More sophisticated approaches to model single- and multi-organ systems exist, that may take into account spatial, functional or physiological inter-organ relationships. For example, they may include information on spatial constraints or biomechanical behaviour of different tissues [1, 55]. The reliability of such models also heavily relies on the quality of preceding segmentation and, where relevant, point correspondences [1, 56]. The here presented approach to illustrate several feature matrices in the same 2-dimensional space and to detect outliers does not depend on overlapping features. Thus, this method may help to easily tackle basic technical issues in advance, e.g. before a segmentation model is trained or a complex multi-organ system is built.

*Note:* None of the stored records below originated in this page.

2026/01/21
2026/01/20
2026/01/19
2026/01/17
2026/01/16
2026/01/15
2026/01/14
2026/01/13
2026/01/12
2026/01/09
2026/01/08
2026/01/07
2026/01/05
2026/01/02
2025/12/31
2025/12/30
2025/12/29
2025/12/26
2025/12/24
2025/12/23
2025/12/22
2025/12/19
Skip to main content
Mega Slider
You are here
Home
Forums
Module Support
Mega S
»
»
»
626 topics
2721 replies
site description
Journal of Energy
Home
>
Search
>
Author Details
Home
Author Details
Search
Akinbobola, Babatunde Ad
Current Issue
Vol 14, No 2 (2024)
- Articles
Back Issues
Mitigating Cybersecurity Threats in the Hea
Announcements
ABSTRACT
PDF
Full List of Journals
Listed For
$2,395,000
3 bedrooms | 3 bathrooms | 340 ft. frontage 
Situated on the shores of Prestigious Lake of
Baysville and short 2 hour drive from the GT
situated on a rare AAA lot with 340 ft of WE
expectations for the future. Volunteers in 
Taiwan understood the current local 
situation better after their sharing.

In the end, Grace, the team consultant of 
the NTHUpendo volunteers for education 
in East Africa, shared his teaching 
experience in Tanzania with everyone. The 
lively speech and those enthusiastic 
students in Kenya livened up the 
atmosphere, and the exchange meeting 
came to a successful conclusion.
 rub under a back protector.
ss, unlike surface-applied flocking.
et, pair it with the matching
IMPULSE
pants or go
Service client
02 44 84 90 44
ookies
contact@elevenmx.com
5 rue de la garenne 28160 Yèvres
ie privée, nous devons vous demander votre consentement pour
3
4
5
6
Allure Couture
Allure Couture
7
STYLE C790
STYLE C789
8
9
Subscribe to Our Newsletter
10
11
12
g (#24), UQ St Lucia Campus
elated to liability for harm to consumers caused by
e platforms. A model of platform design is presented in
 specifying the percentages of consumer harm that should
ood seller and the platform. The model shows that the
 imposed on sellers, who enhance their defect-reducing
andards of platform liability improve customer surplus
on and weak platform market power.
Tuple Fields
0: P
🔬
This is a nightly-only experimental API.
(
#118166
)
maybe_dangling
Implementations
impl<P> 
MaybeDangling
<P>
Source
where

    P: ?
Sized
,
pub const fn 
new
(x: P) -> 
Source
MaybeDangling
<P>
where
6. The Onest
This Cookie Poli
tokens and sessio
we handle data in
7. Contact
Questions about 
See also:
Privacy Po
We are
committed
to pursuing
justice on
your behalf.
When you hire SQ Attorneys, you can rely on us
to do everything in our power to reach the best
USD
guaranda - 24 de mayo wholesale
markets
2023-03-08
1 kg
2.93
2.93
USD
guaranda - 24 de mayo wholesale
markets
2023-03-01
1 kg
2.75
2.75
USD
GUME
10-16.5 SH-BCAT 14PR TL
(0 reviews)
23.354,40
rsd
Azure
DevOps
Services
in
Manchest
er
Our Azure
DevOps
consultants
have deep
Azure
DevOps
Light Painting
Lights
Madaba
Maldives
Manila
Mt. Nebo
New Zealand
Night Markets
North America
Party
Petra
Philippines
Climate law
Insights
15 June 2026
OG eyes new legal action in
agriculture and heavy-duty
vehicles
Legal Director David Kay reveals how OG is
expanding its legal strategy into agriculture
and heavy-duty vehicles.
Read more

Biological outliers are of interest for diagnostics since they may contain valuable information about the patient [43]. However, as there are no patient data available (e.g. age, sex, health status), no biological interpretation can be made. Besides, in medical contexts incorrect predictions may be especially severe. When the distribution of the training and test data are disparate, the performance of predictive models may significantly decrease [57]. One approach to identify such “out-of-distribution samples” [57] is the combination of dimension reduction with bagplots. On the other hand, as the shapes of abdominal organs may be quite heterogenous among the population [46], one needs to be particularly cautious before dismissing a sample as an outlier. However, in theory, with appropriate knowledge available, biological differences within a predefined population may be quickly identified and highlighted with the here presented method.

Conclusions

In contrast to univariate measurements such as laboratory values, the specification of reference values or outlier detection is more difficult in multivariate or 3-D data, though both are important for medical decision-making. For cases where multiple datasets per object or individual are available, we have shown that MCIA combined with bagplots is a helpful tool to judge the location of objects or individuals with respect to the data of the whole sample. Yet other dimension reduction methods are helpful to judge the location of individual entities, e.g. organs, as in our data examples.